For the detail-guided module (DG) component, Table 3 shows that, compared with the method without detail guidance, the method with detail guidance achieves average performance improvements of 1.33% and 0.73%, respectively, in terms of the Jaccard and DSC.

The pooling operation component is applied at the top of the model to extract the multiscale context. We apply PPM and ASPP modules. Table 4 demonstrates that the method with the ASPP module attained average performance improvements of 1.55% and 0.86% in terms of the Jaccard and DSC, respectively, compared with the baseline. Compared with the method using the PPM module, the method using the ASPP module attained average performance improvements of 0.26% and 0.14% in terms of the Jaccard and DSC, respectively.

For the multiscale upsampling attention block (UA) component, it is applied as a part of the decoder of the model for further extracting context. Table 5 shows that the method with the UA module attained average performance improvements of 3.65% and 2.01% in terms of the Jaccard and DSC, respectively, compared with the baseline.

For the image gradient component, we perform methods without/with image gradients generated by a Sobel/Canny edge detector at the end of the upsampling attention block separately. Table 6 demonstrates that Canny performs better, and the method with the Canny image gradients attained average performance improvements of 4.54% and 2.48% in terms of the Jaccard and DSC, respectively, compared with the baseline.

5. Conclusions

A symmetric multiscale detail-guided attention network for cardiac MR image segmentation, which can extract context and detailed features effectively, is presented in this paper.

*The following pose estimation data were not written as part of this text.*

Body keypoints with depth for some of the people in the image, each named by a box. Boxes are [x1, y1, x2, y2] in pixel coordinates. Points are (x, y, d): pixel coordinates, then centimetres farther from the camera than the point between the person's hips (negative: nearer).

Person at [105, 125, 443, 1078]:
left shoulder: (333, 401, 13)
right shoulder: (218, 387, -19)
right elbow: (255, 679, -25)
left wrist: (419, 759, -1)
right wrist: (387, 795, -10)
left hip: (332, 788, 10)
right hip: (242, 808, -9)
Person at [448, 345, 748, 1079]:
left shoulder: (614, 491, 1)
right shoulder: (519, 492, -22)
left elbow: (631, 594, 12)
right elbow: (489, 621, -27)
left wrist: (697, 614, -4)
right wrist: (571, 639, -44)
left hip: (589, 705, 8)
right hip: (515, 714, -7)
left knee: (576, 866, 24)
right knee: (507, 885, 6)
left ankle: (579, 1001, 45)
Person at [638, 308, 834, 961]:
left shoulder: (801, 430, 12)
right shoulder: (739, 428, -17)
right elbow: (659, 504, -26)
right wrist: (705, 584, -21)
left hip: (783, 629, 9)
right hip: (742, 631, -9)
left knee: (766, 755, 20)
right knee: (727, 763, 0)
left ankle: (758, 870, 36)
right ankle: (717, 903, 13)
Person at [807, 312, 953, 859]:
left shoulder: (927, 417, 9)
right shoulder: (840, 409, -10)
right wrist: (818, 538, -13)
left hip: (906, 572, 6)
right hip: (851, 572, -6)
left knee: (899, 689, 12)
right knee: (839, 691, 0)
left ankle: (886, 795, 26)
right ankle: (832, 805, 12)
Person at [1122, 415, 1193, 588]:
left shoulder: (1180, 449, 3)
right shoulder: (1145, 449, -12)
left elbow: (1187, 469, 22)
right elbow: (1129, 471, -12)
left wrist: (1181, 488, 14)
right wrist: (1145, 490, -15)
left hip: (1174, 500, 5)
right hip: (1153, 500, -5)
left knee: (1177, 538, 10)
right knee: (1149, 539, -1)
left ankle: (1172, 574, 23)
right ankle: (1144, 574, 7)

In the encoder, a detail-guided module was introduced to extract detailed information and generate detailed feature maps, which were combined with semantic features from the densely connected residual blocks as part of the detail guidance of the model. An ASPP module was also applied to extract multiscale context. To aggregate multilayer and multiscale information between levels effectively, a series of upsampling blocks was also introduced in the decoder of the model. Moreover, a feature aggregation module and image gradients of the input images are also integrated to extract multiscale and multilevel context. Our method was tested on the public cardiac MR image dataset. Our method achieved favourable performance for endocardial and epicardial segmentation of the left ventricle. In future work, if context from different directions can be better integrated and the adaptive weight selection is performed based on the high-, medium-, and low frequency regions of cardiac medical images, then valuable pixel regions can be integrated, and the accuracy will be further improved.